[Saved data entries]
• • • • •

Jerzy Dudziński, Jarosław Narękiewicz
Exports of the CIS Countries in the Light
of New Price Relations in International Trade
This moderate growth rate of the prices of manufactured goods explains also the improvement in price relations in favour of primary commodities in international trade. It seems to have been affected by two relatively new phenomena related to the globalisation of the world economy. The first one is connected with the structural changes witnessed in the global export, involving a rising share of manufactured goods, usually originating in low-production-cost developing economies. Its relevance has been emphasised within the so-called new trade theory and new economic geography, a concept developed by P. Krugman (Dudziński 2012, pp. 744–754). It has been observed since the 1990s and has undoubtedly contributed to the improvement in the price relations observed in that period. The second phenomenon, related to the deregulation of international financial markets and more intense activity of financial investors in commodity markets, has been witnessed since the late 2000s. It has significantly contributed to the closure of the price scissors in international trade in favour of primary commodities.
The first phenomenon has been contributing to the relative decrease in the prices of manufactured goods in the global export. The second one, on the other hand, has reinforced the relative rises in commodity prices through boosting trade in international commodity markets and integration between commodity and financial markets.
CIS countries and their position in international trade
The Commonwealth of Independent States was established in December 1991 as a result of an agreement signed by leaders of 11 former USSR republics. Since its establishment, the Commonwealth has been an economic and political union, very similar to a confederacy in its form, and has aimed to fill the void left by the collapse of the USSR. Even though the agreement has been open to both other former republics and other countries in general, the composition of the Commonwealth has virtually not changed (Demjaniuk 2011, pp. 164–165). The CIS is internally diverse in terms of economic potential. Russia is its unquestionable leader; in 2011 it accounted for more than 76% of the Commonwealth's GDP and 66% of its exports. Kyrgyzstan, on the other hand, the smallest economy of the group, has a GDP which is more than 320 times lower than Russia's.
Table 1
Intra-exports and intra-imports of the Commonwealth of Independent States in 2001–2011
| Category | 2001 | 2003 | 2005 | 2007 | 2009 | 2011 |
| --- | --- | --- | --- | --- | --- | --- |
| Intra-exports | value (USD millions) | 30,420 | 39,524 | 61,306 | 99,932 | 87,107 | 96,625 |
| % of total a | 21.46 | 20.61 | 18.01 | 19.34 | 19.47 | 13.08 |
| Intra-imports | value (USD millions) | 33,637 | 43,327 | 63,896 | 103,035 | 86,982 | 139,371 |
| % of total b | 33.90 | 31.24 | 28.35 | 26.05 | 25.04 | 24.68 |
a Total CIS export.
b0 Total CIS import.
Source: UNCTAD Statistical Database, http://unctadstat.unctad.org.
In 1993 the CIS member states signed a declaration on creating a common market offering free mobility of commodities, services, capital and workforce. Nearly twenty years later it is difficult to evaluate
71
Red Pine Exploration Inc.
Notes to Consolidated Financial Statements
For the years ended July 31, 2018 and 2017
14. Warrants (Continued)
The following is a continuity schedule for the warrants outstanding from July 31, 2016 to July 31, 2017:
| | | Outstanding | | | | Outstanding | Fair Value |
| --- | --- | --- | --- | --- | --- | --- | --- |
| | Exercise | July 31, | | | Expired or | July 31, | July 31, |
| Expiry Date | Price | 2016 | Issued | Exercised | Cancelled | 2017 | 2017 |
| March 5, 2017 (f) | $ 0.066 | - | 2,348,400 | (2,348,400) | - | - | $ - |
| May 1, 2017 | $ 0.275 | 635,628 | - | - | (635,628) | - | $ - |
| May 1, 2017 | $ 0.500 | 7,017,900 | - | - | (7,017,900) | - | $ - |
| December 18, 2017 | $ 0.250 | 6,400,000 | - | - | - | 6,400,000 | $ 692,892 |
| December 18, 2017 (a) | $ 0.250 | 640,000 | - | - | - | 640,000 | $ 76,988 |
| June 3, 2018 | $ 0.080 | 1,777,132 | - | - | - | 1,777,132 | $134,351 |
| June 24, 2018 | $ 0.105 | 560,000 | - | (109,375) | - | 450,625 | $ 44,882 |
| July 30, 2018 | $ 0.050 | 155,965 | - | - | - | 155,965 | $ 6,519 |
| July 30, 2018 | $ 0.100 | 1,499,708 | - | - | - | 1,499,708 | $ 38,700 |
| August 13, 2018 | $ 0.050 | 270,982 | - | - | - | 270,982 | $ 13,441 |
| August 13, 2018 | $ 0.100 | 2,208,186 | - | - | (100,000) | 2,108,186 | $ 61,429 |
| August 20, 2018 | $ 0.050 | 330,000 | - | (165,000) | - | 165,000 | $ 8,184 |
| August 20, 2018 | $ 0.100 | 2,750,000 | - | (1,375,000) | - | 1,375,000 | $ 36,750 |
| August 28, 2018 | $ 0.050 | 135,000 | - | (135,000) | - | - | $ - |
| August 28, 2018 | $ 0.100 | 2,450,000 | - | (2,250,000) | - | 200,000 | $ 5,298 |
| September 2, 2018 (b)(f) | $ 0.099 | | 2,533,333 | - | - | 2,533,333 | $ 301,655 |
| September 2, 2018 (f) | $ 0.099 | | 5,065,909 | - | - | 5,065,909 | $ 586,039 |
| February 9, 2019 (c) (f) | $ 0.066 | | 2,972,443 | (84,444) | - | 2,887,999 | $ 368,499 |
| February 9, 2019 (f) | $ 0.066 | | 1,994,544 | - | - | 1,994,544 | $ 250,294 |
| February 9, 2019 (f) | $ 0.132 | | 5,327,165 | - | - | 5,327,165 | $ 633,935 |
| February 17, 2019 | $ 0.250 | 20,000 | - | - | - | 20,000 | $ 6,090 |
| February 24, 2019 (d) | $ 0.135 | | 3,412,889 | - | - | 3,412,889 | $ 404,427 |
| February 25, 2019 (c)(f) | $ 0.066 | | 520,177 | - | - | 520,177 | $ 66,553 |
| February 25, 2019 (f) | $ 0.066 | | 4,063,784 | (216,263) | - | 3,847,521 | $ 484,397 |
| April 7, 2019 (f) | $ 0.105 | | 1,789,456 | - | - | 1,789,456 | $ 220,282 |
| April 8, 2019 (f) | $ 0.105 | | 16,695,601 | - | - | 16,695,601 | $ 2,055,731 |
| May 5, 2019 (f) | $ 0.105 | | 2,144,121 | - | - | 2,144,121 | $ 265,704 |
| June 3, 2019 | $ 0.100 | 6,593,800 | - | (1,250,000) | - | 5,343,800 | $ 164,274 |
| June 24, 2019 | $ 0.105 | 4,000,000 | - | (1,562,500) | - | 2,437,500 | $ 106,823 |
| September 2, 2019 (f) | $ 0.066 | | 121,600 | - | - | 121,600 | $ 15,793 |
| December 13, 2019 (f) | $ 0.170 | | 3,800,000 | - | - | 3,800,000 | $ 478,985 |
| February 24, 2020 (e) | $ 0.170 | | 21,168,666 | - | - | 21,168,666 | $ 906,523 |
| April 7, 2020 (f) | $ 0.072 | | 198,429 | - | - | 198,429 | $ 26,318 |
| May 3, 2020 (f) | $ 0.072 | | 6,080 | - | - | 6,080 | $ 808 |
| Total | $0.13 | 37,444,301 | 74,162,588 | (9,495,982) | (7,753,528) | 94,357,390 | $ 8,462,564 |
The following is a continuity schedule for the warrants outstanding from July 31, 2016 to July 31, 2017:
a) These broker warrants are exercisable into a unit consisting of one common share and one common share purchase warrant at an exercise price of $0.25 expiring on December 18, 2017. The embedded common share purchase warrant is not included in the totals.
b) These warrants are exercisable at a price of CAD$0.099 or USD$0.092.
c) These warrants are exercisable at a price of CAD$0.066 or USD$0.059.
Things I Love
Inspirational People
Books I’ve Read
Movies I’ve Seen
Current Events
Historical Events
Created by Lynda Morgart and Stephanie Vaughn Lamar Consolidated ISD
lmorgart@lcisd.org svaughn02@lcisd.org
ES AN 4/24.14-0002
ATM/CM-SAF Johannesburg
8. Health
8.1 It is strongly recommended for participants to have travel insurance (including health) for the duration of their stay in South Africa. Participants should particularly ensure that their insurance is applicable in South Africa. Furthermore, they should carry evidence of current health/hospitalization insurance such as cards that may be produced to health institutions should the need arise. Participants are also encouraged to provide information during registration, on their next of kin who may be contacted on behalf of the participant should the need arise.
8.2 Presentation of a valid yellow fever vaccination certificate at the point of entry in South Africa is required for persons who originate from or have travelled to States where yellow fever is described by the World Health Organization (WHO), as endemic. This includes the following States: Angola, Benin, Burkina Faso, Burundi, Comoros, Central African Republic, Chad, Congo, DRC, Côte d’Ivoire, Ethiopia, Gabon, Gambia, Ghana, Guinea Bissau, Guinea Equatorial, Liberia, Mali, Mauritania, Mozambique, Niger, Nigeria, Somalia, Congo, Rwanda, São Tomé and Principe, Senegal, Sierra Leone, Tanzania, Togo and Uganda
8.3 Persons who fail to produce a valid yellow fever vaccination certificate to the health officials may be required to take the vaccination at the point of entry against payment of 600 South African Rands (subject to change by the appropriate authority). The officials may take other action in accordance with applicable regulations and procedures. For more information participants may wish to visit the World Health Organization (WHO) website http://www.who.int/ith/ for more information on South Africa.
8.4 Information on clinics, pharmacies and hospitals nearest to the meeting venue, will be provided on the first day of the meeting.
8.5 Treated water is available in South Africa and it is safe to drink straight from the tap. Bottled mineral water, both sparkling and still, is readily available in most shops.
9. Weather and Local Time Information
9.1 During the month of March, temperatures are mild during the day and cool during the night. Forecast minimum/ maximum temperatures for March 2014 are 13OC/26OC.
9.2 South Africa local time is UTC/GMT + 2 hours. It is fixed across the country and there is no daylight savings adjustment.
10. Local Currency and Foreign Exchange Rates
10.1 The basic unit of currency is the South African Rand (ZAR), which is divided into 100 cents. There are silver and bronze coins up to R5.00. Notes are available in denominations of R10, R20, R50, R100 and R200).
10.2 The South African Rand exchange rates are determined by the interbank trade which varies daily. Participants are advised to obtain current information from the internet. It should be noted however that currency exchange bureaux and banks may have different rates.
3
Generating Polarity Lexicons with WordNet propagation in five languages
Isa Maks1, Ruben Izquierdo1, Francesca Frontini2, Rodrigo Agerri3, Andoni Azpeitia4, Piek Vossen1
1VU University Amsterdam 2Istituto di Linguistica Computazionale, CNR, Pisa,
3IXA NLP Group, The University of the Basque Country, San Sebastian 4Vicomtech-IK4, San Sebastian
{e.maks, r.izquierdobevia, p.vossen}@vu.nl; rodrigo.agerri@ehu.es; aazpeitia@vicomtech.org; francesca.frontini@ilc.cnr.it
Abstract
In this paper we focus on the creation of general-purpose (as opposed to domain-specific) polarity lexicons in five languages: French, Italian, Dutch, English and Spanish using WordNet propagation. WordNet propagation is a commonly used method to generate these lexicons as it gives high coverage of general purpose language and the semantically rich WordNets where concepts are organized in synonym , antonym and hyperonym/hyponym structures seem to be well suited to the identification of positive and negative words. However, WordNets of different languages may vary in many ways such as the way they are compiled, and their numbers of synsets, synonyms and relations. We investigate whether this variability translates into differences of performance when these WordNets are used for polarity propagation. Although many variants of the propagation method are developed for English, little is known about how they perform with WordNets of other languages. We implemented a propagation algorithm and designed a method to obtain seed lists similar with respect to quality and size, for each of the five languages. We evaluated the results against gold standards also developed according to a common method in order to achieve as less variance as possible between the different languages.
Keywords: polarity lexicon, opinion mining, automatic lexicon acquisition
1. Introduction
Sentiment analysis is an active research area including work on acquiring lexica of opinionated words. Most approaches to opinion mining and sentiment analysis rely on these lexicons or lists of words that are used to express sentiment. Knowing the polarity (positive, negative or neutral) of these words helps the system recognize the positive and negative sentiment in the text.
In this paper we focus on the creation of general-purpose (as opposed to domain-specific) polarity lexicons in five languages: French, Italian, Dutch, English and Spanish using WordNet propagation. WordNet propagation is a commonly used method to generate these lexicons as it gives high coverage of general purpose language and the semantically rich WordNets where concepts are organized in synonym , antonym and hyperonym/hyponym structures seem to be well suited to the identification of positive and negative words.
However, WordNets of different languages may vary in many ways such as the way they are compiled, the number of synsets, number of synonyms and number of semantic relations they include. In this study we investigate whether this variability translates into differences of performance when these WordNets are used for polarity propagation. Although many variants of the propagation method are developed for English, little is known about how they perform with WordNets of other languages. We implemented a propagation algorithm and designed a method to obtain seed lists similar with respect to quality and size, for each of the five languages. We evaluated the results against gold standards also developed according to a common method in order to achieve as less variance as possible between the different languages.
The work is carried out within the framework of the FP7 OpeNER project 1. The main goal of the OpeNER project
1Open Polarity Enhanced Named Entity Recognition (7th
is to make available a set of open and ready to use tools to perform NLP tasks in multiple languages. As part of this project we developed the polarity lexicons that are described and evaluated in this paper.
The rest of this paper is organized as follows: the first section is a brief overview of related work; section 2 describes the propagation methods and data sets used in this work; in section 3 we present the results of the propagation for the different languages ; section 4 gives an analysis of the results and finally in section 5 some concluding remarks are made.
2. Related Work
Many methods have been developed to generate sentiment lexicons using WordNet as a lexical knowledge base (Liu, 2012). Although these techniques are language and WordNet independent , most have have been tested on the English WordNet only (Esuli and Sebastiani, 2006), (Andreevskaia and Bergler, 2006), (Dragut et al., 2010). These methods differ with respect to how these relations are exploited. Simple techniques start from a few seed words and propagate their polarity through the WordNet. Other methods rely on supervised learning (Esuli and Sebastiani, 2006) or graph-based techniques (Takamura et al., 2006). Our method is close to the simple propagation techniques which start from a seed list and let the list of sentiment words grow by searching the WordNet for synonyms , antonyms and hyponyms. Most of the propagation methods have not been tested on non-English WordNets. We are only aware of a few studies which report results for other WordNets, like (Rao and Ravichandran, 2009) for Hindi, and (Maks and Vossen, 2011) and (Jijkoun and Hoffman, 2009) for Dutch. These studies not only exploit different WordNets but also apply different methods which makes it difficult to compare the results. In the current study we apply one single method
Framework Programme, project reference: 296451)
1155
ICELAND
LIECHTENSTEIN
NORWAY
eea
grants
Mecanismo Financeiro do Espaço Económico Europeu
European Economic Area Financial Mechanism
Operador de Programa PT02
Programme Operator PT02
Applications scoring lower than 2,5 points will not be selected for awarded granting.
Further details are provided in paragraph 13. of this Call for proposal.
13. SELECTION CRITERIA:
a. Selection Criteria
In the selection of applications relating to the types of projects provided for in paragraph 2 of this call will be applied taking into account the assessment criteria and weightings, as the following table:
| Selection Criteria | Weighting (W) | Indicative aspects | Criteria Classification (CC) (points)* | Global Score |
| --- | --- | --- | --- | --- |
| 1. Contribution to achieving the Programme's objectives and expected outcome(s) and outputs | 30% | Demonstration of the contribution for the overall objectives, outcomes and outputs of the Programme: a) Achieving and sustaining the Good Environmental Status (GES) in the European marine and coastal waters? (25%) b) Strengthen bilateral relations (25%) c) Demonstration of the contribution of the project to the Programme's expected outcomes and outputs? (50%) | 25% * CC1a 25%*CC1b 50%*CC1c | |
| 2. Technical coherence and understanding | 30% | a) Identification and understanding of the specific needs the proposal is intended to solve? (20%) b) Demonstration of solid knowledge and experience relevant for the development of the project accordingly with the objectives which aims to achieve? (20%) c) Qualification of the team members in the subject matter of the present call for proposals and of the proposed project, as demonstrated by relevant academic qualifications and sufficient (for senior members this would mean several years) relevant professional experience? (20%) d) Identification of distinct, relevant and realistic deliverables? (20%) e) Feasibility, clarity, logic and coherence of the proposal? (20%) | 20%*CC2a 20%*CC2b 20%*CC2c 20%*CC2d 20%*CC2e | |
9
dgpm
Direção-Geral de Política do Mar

• • • • •

● **PROBLEM REQUIREMENTS**: Above are the records; repeat exactly the lines from the one holding "Source: UNCTAD Statistical" down to the one holding "5,327,165 | $ 633,935 |", end lines included.

● **OUTPUT**:
Source: UNCTAD Statistical Database, http://unctadstat.unctad.org.
In 1993 the CIS member states signed a declaration on creating a common market offering free mobility of commodities, services, capital and workforce. Nearly twenty years later it is difficult to evaluate
71
Red Pine Exploration Inc.
Notes to Consolidated Financial Statements
For the years ended July 31, 2018 and 2017
14. Warrants (Continued)
The following is a continuity schedule for the warrants outstanding from July 31, 2016 to July 31, 2017:
| | | Outstanding | | | | Outstanding | Fair Value |
| --- | --- | --- | --- | --- | --- | --- | --- |
| | Exercise | July 31, | | | Expired or | July 31, | July 31, |
| Expiry Date | Price | 2016 | Issued | Exercised | Cancelled | 2017 | 2017 |
| March 5, 2017 (f) | $ 0.066 | - | 2,348,400 | (2,348,400) | - | - | $ - |
| May 1, 2017 | $ 0.275 | 635,628 | - | - | (635,628) | - | $ - |
| May 1, 2017 | $ 0.500 | 7,017,900 | - | - | (7,017,900) | - | $ - |
| December 18, 2017 | $ 0.250 | 6,400,000 | - | - | - | 6,400,000 | $ 692,892 |
| December 18, 2017 (a) | $ 0.250 | 640,000 | - | - | - | 640,000 | $ 76,988 |
| June 3, 2018 | $ 0.080 | 1,777,132 | - | - | - | 1,777,132 | $134,351 |
| June 24, 2018 | $ 0.105 | 560,000 | - | (109,375) | - | 450,625 | $ 44,882 |
| July 30, 2018 | $ 0.050 | 155,965 | - | - | - | 155,965 | $ 6,519 |
| July 30, 2018 | $ 0.100 | 1,499,708 | - | - | - | 1,499,708 | $ 38,700 |
| August 13, 2018 | $ 0.050 | 270,982 | - | - | - | 270,982 | $ 13,441 |
| August 13, 2018 | $ 0.100 | 2,208,186 | - | - | (100,000) | 2,108,186 | $ 61,429 |
| August 20, 2018 | $ 0.050 | 330,000 | - | (165,000) | - | 165,000 | $ 8,184 |
| August 20, 2018 | $ 0.100 | 2,750,000 | - | (1,375,000) | - | 1,375,000 | $ 36,750 |
| August 28, 2018 | $ 0.050 | 135,000 | - | (135,000) | - | - | $ - |
| August 28, 2018 | $ 0.100 | 2,450,000 | - | (2,250,000) | - | 200,000 | $ 5,298 |
| September 2, 2018 (b)(f) | $ 0.099 | | 2,533,333 | - | - | 2,533,333 | $ 301,655 |
| September 2, 2018 (f) | $ 0.099 | | 5,065,909 | - | - | 5,065,909 | $ 586,039 |
| February 9, 2019 (c) (f) | $ 0.066 | | 2,972,443 | (84,444) | - | 2,887,999 | $ 368,499 |
| February 9, 2019 (f) | $ 0.066 | | 1,994,544 | - | - | 1,994,544 | $ 250,294 |
| February 9, 2019 (f) | $ 0.132 | | 5,327,165 | - | - | 5,327,165 | $ 633,935 |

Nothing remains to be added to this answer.